BEGIN Input data

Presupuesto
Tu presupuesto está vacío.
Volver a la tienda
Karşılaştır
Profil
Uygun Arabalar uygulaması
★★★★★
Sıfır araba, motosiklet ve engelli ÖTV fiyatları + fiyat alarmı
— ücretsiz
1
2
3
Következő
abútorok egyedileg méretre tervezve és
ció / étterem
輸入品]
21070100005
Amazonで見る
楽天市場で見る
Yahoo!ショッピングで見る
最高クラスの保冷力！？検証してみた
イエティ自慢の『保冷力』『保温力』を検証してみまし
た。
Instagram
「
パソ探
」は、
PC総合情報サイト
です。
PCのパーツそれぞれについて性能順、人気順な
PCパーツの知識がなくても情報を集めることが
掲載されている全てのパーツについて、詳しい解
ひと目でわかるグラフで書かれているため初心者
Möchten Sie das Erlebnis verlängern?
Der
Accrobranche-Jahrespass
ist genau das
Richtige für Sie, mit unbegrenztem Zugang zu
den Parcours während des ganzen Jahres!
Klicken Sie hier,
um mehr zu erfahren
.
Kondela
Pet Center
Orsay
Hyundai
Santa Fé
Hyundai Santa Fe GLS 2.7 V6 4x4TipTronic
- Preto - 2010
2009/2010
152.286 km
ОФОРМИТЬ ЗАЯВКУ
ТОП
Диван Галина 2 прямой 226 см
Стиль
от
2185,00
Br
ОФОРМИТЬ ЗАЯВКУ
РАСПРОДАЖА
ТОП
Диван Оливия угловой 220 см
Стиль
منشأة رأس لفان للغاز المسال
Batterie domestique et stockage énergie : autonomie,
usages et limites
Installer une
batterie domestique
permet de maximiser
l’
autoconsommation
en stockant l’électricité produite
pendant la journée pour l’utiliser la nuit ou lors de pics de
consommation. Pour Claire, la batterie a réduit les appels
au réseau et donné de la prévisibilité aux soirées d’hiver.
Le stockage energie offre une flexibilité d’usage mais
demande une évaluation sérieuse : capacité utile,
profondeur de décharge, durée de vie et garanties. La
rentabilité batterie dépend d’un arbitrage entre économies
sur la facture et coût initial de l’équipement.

END Input data

- What you are asked to do
Go through the entries above and report every line in which the word "stockage" appears.

- Answer area
Batterie domestique et stockage énergie : autonomie,
Le stockage energie offre une flexibilité d’usage mais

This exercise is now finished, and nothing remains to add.